Disnakerin Gelar Discusion Penyusunan Naskah Akademik Dan Rancangan Peraturan Daerah Ketenagakerjaan.

IMPIANNEWS.COM (Padang). 

Untuk menekan angka pengangguran di Kota Padang, Dinas Tenaga Kerja dan Perindustrian Kota Padang menggelar acara Fokus Group Diskusi Penyusunan Naskah Akademik dan Rancangan Peraturan Daerah Penyelengara Ketenagakerjaan Kota Padang.

Acara tersebut dibuka Kepala Dinas Tenaga Kerja dan Perindutrian, Zabendri mewakili Wali Kota Padang di Hotel Kriyad Bumi Minang, Rabu (31/10/18).

Dikatakan Zabendri, sebagai Ibu Kota Provinsi Sumatera Barat, Kota Padang memiliki jumlah penduduk tertinggi dibandingkan dengan wilayah Kabupaten/ Kota lainnya di Sumatera Barat yaitu 927.168 orang berdasarkan data BPS tahun 2017.

Tingkat pengangguran di tahun 2017 berhasil ditekan menjadi satu digit yaitu 9,44 persen dari sebelumnya dua digit 14,28 persen di Tahun 2016. Meskipun demikian masih terdapat keterbatasan lapangan pekerjaan dan berbagai persoalan yang menyangkut tentang ketenagakerjaan.

Disamping itu Pemerintah Kota Padang belum memiliki Peraturan Daerah (PERDA) sebagai payung hukum dalam urusan penyelenggaraan ketenagakerjaan.
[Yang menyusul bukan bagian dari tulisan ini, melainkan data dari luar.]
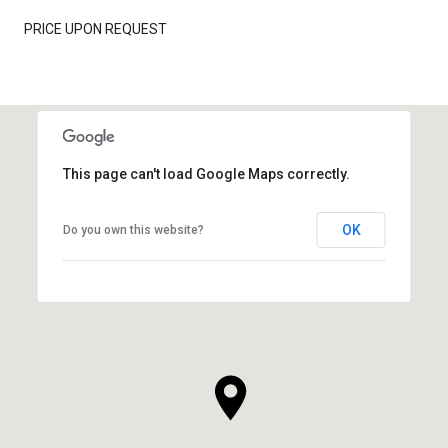
PRICE UPON REQUEST
This page can't load Google Maps correctly.
OK
Do you own this website?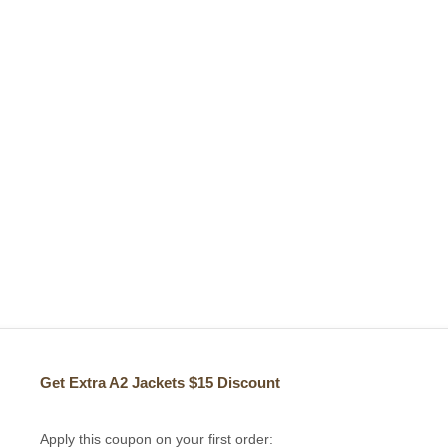
Get Extra A2 Jackets
$15 Discount
Apply this coupon on your first order: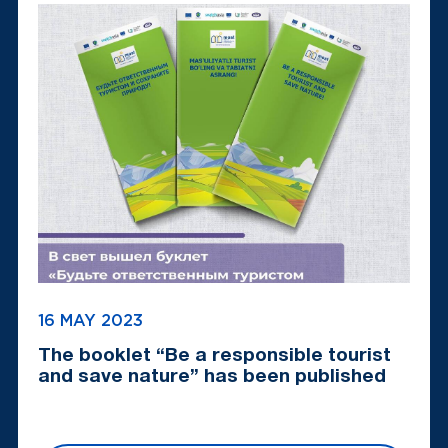
16 MAY 2023
The booklet “Be a responsible tourist
and save nature” has been published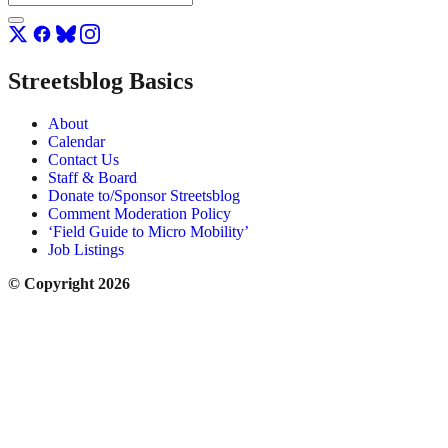
Streetsblog Basics
About
Calendar
Contact Us
Staff & Board
Donate to/Sponsor Streetsblog
Comment Moderation Policy
‘Field Guide to Micro Mobility’
Job Listings
© Copyright 2026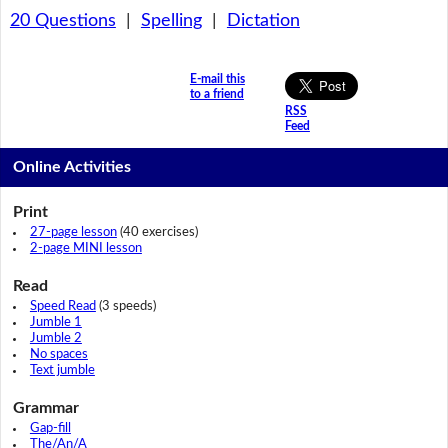
20 Questions
|
Spelling
|
Dictation
E-mail this
to a friend
RSS
Feed
Online Activities
Print
27-page lesson
(40 exercises)
2-page MINI lesson
Read
Speed Read
(3 speeds)
Jumble 1
Jumble 2
No spaces
Text jumble
Grammar
Gap-fill
The/An/A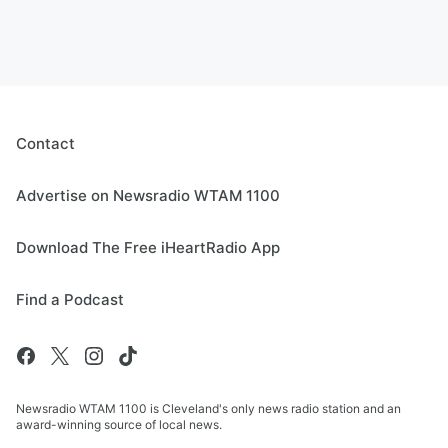
Contact
Advertise on Newsradio WTAM 1100
Download The Free iHeartRadio App
Find a Podcast
Newsradio WTAM 1100 is Cleveland's only news radio station and an
award-winning source of local news.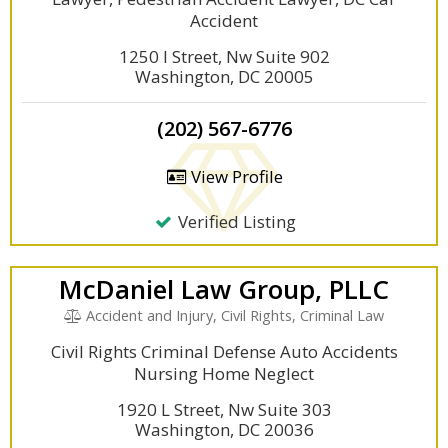
Accident
1250 I Street, Nw Suite 902
Washington, DC 20005
(202) 567-6776
View Profile
Verified Listing
McDaniel Law Group, PLLC
Accident and Injury, Civil Rights, Criminal Law
Civil Rights Criminal Defense Auto Accidents
Nursing Home Neglect
1920 L Street, Nw Suite 303
Washington, DC 20036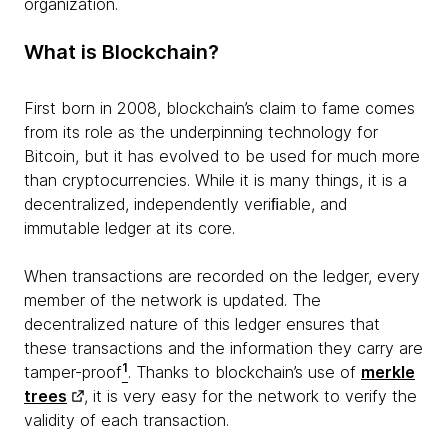
organization.
What is Blockchain?
First born in 2008, blockchain’s claim to fame comes
from its role as the underpinning technology for
Bitcoin, but it has evolved to be used for much more
than cryptocurrencies. While it is many things, it is a
decentralized, independently veriﬁable, and
immutable ledger at its core.
When transactions are recorded on the ledger, every
member of the network is updated. The
decentralized nature of this ledger ensures that
these transactions and the information they carry are
1
tamper-proof
. Thanks to blockchain’s use of
merkle
trees
, it is very easy for the network to verify the
validity of each transaction.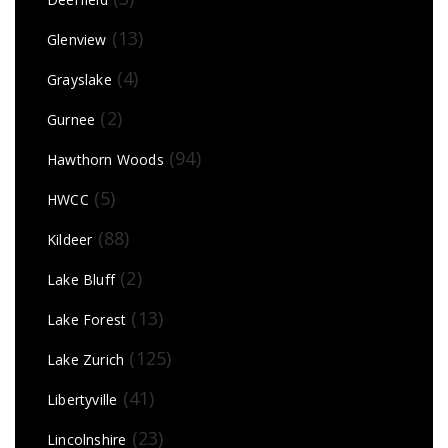
(13)
Glenview
(4)
Grayslake
(2)
Gurnee
(94)
Hawthorn Woods
(5)
HWCC
(88)
Kildeer
(2)
Lake Bluff
(13)
Lake Forest
(125)
Lake Zurich
(41)
Libertyville
(23)
Lincolnshire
“Itulah sebabnya Penyusunan Naskah Akademik Rancangan Peraturan Daerah Kota Padang ini dianggap perlu untuk mendapatkan kajian yang mendalam dan komprehensif dan pemikiran ilmiah untuk merumuskan PERDA Kota Padang tentang Ketenagakerjaan,”terang Zabendri. 

Selanjutnya Zabendri menghimbau kepada peserta Fokus Group Diskusi Naskah Akademis dan Rancangan PERDA penyelenggara ketenagakerjaan agar dapat memberikan sumbang saran dan pemikirannya tentang penyelenggraan ketenagakerjaan, sehingga PERDA yang dihasilkan dapat mengatasi berbagai persoalan ketenagakerjaan.

“Mudah-mudahan PERDA yang dihasilkan dapat mengatasi dan meningkatkan kesejahteraan pekerja maupun meningkatkan peran tenaga kerja dalam pembangunan di Kota Padang,”pungkas Zabendri.

Sementara itu Pelaksana Kegiatan M.Faisal menyampaikan, tujuan dari pelaksanaan kegiatan ini Pertama adalah untuk dapat merusmuskan rancangan peraturan daerah yang mampu menjawab persoalan ketenagakerjaan khususnya di Kota Padang, kedua untuk memperoleh informasi isu-isu strategis dan implikasi kebijakan startegis yang dituangkan ke dalam rancangan peraturan daerah penyelenggaraan peraturan daerah dan Ketiga untuk memperoleh dukungan dari berbagai stakeholder baik internal maupun eksternal baik internal maupun esternal terhadap pelaksanaan peraturan daerah.

Peserta yang terlibat dalam kegiatan discusi ini sebanyak 60 orang yang berasal dari unsur-unsur penyelenggaraan ketenagakerjaan seperti Badan instansi ketenagakerjaan pelatihan, perlindungan, penempatan tenaga kerja dalam dan luar negeri serta perusahaan-perusahaan penggguna tenaga kerja, PJTKIS, LPK-LPK, BKK serta kelompok pemberdayaan UKM Kota Padang.

“Semoga acara focus group discussion penyusunan naskah akademik dan rancangan peraturan daerah penyelenggara ketenagakerjaan Kota Padang berjalan sebagaimana mestinya,”tutur M.Faisal.(Vn).